In case it helps: output of hailortcli parse-hef:

Architecture HEF was compiled for: HAILO8L
Network group name: accelerated_features_hailo_inferred_sanitized, Multi Context - Number of contexts: 4
    Network name: accelerated_features_hailo_inferred_sanitized/accelerated_features_hailo_inferred_sanitized
        VStream infos:
            Input  accelerated_features_hailo_inferred_sanitized/input_layer1 UINT8, NHWC(608x800x1)
            Output accelerated_features_hailo_inferred_sanitized/conv9 UINT16, FCR(76x100x65)
            Output accelerated_features_hailo_inferred_sanitized/conv27 UINT16, FCR(76x100x1)
            Output accelerated_features_hailo_inferred_sanitized/conv24 UINT16, NHWC(76x100x64)
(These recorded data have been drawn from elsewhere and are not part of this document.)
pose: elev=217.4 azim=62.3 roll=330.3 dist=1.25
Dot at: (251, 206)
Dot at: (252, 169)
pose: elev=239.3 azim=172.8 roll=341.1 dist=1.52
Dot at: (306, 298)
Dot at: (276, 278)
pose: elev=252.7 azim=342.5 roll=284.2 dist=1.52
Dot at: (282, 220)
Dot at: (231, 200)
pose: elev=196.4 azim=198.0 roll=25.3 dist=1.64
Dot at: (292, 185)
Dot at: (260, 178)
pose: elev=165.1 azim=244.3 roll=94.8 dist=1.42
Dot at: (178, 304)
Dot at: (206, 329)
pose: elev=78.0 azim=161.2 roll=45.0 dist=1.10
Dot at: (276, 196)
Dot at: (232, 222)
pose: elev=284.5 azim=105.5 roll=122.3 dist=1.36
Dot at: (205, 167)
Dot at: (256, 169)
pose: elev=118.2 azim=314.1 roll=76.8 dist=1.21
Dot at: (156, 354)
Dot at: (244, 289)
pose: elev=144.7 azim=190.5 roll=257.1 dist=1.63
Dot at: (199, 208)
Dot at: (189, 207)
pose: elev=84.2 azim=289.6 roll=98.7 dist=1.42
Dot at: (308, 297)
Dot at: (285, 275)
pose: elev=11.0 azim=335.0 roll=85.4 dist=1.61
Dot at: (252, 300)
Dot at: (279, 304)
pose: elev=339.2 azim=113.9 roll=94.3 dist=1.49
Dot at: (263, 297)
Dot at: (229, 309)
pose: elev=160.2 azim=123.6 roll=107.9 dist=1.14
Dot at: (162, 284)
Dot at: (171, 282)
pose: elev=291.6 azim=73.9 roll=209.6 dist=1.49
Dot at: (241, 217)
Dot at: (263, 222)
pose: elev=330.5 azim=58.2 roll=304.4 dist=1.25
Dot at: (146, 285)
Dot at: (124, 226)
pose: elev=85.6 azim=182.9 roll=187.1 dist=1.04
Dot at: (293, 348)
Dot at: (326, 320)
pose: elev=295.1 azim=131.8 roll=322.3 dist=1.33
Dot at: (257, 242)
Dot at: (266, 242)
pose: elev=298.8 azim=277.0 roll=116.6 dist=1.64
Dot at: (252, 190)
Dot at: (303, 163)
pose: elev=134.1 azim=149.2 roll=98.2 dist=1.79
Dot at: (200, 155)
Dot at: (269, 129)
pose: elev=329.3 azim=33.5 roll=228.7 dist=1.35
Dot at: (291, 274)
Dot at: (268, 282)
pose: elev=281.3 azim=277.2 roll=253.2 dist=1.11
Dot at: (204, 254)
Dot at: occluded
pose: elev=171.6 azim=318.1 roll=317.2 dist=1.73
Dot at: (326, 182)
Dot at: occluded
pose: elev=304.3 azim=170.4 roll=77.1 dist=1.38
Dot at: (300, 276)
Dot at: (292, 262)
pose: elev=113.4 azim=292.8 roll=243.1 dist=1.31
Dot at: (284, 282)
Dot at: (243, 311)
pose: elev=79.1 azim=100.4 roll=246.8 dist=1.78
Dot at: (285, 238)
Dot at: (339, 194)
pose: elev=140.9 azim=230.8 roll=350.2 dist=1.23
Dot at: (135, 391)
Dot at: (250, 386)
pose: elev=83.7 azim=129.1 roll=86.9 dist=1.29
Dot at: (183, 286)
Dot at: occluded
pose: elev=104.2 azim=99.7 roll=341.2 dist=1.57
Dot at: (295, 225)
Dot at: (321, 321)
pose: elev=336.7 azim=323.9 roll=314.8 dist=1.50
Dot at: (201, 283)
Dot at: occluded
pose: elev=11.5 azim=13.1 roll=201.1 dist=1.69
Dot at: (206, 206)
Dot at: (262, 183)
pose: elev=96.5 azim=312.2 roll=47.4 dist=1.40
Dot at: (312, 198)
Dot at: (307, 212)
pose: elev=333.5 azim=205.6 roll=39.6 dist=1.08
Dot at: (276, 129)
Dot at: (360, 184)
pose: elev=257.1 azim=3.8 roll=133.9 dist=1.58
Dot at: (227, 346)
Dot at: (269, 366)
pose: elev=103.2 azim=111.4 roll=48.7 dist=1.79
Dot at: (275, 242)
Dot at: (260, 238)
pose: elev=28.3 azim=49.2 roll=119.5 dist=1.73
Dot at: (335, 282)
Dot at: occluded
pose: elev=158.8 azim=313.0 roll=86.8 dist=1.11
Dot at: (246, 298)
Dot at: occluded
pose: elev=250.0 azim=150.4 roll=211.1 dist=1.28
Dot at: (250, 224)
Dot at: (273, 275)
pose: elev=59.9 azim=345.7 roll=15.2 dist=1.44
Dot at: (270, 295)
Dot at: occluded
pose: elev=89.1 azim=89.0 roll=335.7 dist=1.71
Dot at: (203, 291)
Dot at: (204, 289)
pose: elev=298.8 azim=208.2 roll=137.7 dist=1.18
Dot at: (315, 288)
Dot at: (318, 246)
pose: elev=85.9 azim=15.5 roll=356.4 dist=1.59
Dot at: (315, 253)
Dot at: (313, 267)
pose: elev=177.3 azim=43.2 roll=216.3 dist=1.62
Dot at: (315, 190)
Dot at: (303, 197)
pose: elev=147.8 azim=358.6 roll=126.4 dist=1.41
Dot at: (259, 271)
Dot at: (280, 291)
conv9 ~ keypoints (Format FCR?)
conv27 ~ heatmap (Format FCR?)
conv24 ~ features (Format NHWC?)

Sorry for the long post but I have the feeling this should be possible. But as I am not an export on quantization topics I may have missed some important details and I am definitely at a point at which I need help.

Cheers,
Konrad

Hey @Ko_Si,

Welcome to the Hailo Community!

Lets address the issues :

Are your results reasonable?

Yes, your configuration looks good:

  • DFC 3.32.0 with HailoRT 4.22.0
  • a16_w16 quantization with per-channel output scales
  • SNR values of 21–32 dB are acceptable for early-stage custom models

There’s no strict “good” SNR threshold for custom models, so your results don’t indicate any compilation or runtime issues.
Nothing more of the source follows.